It was of no use that his friend Jackman rallied him on the point.
“My dear fellow,” he would say, “don’t you see that if you had really killed her, the thing would have been published far and wide all over the kingdom, with a minute description, and perhaps a portrait of yourself on the bicycle, in all the illustrated papers? Even if you had only injured her severely, they would have made a sensation of it, with an offer, perhaps, of a hundred pounds for your capture, and a careful indication of the streets through which you passed when you ran away—”
“Ay, that’s what makes the matter so much worse,” Barret would reply; “the unutterable meanness of running away!”
“But you repented of that immediately,” Jackman would return in soothing tones; “and you did your utmost to undo it, though the effort was futile.”
Barret was usually comforted a good deal by the remarks of his friend, and indeed frequently forgot his trouble, especially when meditating on botanical subjects with Milly.
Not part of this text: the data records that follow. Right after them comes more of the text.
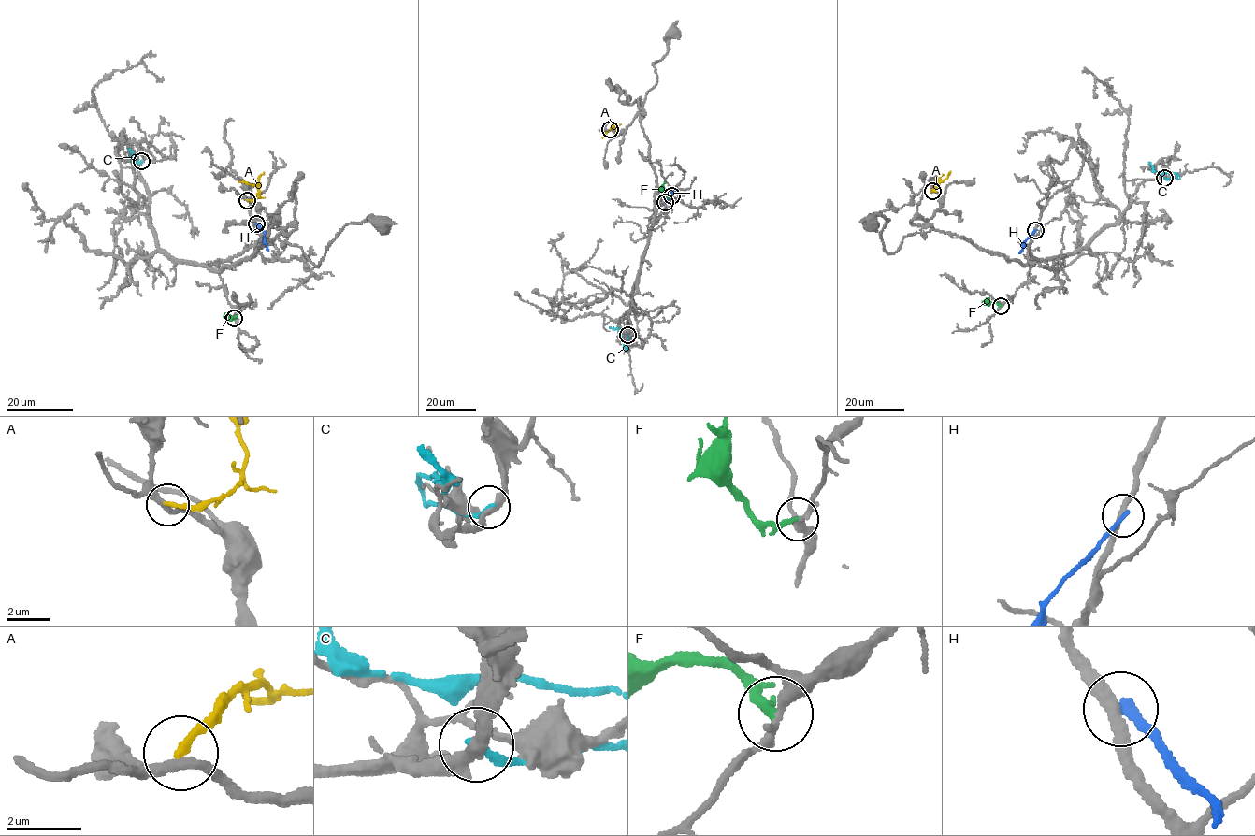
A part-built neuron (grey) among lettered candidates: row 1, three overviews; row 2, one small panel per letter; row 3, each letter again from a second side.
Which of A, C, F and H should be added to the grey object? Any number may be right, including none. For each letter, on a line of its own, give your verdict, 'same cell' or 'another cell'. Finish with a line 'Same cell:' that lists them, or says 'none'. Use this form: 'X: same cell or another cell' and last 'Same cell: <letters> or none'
A: same cell
C: another cell
F: another cell
H: another cell
Same cell: A

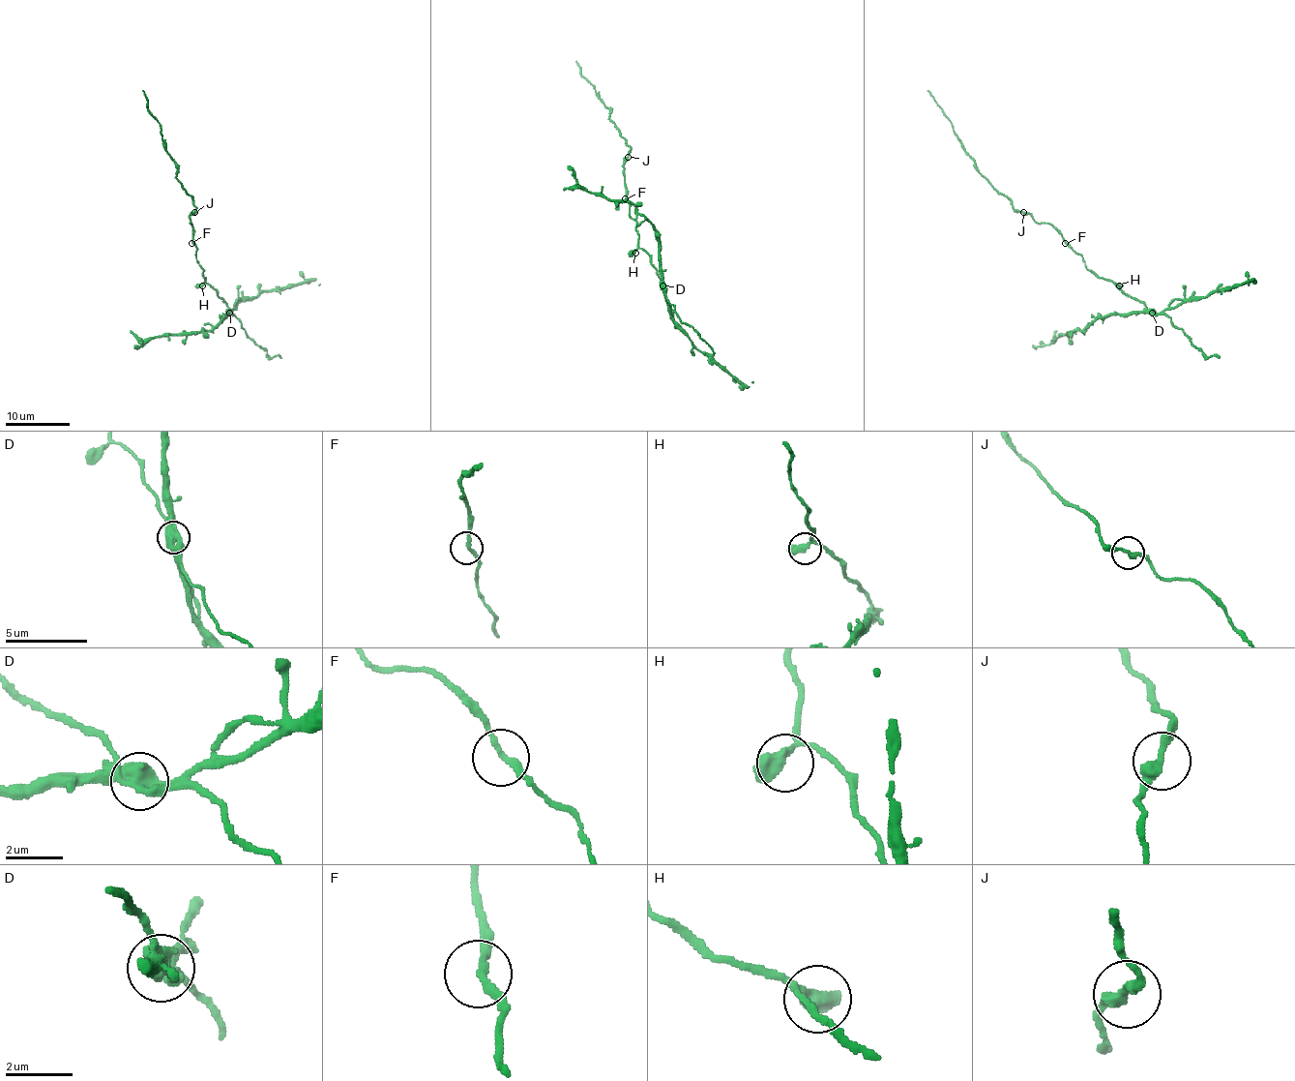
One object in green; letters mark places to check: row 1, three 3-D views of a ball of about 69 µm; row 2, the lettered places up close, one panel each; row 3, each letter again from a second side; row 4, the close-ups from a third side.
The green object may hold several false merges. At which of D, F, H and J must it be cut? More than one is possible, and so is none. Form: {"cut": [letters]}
{"cut": ["D"]}

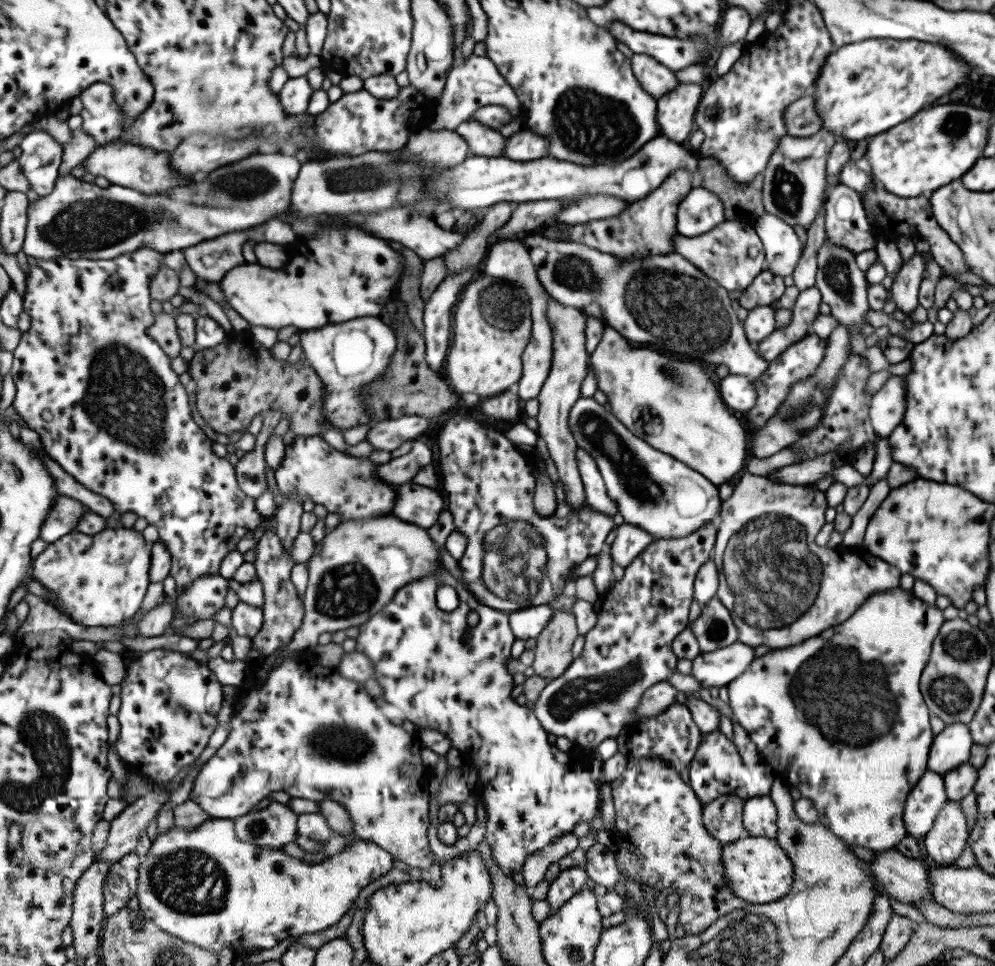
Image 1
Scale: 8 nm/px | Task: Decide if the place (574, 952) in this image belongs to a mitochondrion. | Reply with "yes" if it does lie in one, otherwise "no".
no

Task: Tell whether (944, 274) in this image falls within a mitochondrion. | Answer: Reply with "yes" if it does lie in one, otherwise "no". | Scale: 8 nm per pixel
no

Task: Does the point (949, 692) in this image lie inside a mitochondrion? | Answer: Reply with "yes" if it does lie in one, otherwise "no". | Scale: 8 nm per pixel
yes

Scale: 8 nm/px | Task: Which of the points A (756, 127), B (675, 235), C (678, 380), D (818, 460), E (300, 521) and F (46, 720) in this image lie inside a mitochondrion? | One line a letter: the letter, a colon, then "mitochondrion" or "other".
A: mitochondrion
B: other
C: mitochondrion
D: other
E: other
F: mitochondrion

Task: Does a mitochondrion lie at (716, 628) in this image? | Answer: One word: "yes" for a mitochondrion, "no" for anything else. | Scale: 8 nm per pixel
yes

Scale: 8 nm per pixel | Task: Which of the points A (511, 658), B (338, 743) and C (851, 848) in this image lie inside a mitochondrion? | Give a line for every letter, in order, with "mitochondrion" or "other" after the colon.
A: other
B: mitochondrion
C: other

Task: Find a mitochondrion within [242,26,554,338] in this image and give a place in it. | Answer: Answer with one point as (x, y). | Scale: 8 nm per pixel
(350, 176)

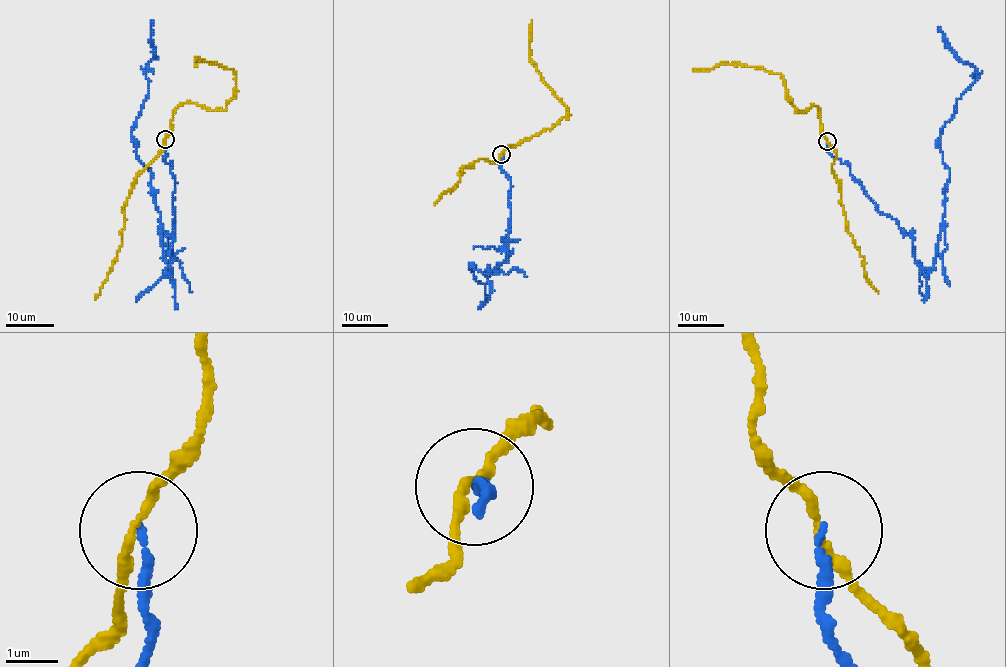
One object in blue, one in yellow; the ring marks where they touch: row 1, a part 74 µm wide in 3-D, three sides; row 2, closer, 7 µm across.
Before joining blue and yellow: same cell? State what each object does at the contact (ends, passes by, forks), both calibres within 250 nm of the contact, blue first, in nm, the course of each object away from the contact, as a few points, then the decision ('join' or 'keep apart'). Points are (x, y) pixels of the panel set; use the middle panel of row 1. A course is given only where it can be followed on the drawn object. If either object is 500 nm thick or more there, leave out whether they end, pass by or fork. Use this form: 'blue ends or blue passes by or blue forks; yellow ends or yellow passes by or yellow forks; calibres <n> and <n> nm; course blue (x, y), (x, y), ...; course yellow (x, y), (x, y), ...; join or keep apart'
blue ends; yellow passes by; calibres 140 and 160 nm; course blue (501, 154), (511, 188), (510, 254), (488, 276), (468, 267), (484, 285), (482, 305), (490, 291), (489, 265); course yellow (501, 154), (508, 146), (550, 129), (568, 114), (568, 109), (530, 57), (532, 20); keep apart

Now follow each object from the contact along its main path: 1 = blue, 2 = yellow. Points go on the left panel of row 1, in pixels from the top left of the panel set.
1: (165, 140), (176, 188), (174, 283), (151, 171), (138, 158), (131, 130), (148, 96), (152, 21)
2: (165, 140), (172, 112), (180, 104), (224, 109), (235, 92), (231, 69), (195, 58), (197, 66)

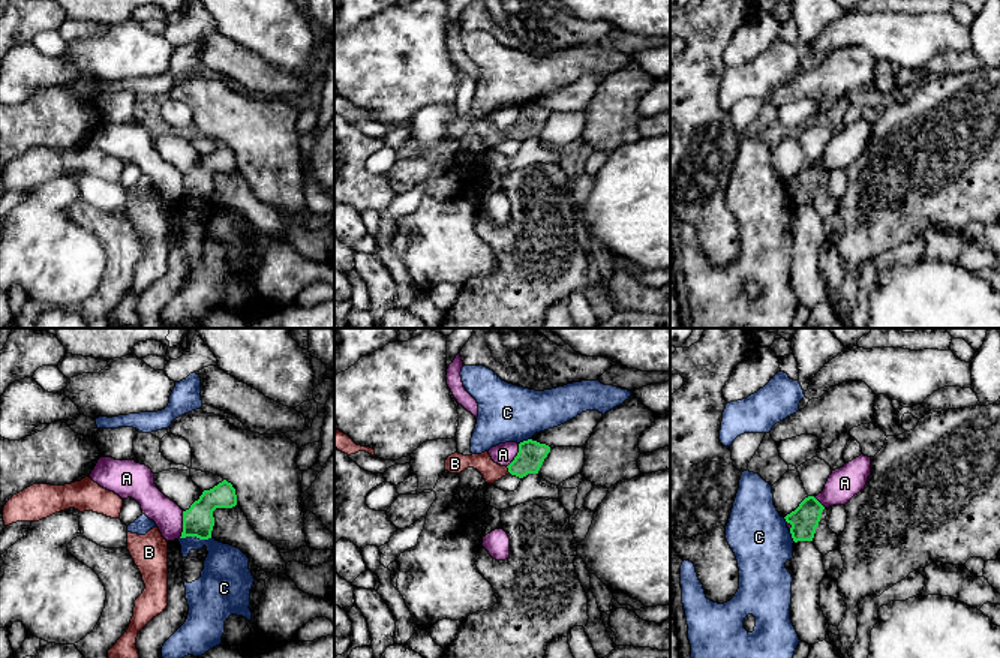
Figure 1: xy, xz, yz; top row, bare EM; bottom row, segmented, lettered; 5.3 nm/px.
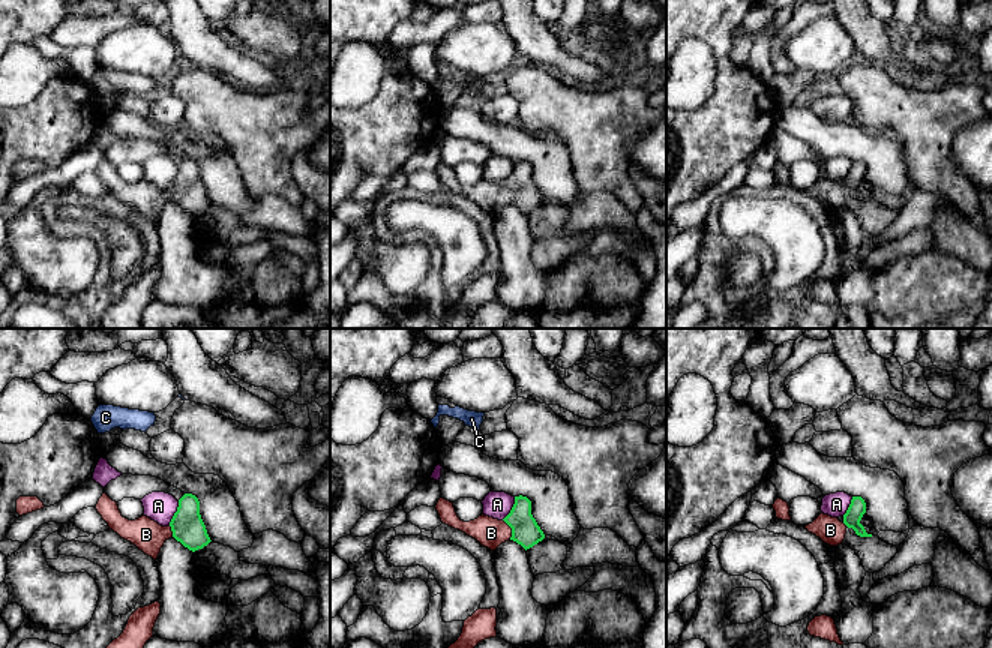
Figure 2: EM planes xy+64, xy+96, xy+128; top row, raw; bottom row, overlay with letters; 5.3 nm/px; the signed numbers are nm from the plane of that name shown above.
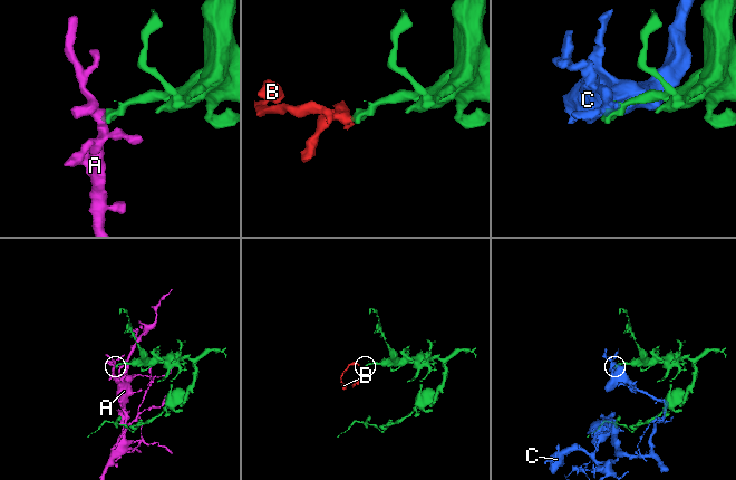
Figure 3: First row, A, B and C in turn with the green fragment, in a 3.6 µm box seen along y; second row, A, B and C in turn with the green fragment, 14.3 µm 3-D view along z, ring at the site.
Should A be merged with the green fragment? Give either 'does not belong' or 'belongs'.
does not belong

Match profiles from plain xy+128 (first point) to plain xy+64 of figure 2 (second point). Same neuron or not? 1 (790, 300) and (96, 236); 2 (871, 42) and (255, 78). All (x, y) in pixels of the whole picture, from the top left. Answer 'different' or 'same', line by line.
1: same
2: same

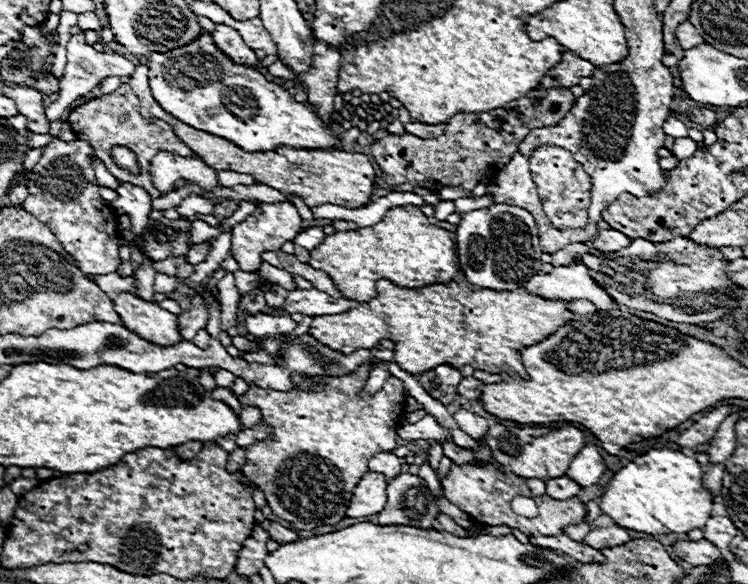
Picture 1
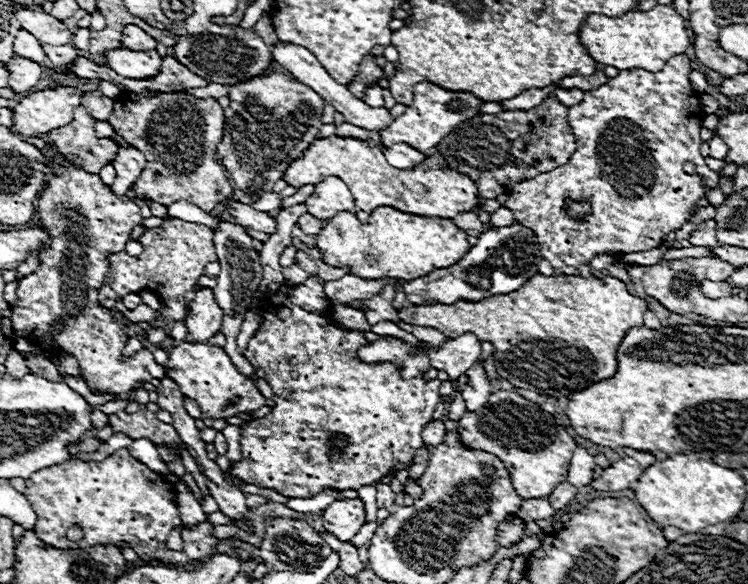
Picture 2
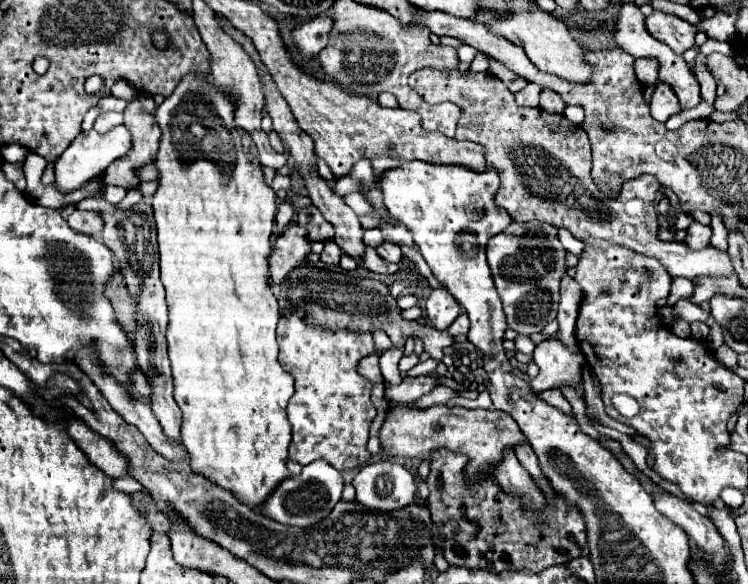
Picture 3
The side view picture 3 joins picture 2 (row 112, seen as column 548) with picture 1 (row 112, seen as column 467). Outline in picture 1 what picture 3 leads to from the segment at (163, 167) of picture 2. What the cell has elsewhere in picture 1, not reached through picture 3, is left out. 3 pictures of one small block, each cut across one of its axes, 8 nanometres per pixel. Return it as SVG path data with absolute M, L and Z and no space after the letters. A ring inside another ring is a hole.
M122 84L116 92L108 94L106 98L94 98L94 100L74 108L74 112L70 112L68 120L74 126L74 134L80 140L86 140L96 150L98 158L106 164L106 168L110 170L112 176L116 176L122 182L142 186L146 192L150 192L150 198L162 196L162 192L152 186L150 172L148 172L150 160L156 152L166 150L166 152L172 152L172 154L178 154L178 156L196 156L184 142L178 140L178 136L172 132L172 128L168 124L164 124L162 120L142 118L140 108L138 108L138 98L134 96L134 92L128 84ZM114 146L126 146L128 150L132 150L138 156L138 166L140 166L138 174L130 174L128 170L114 164L114 160L112 160L112 148Z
Still, it remained a fact that he was haunted by the little old lady, more or less, and had occasional bad dreams, besides becoming somewhat anxious every time he opened a newspaper.
While Barret and the skipper were thus taking what the latter called an easy day of it, their friend Mabberly, with Eddie and Junkie and the seaman McGregor, had gone over the pass in the waggonette to the village of Cove for a day’s sea-fishing. They were driven by Ivor Donaldson.
“You’ll not have been in these parts before, sir?” said Ivor, who was a quiet, polite, and sociable man when not under the influence of drink.
“No, never,” answered Mabberly, who sat on the seat beside him; “and if it had not been for our misfortune, or the carelessness of that unknown steamer, I should probably never have known of the existence of your beautiful island. At least, I would have remained in ignorance of its grandeur and beauty.”
“That proves the truth of the south-country sayin’, sir,—‘It’s an ill wind that blaws nae guid.’”
“It does, indeed; for although the loss of my father’s yacht is a very considerable one, to have missed the hospitality of the laird of Kinlossie, and the rambling over your magnificent hills, would have been a greater misfortune.”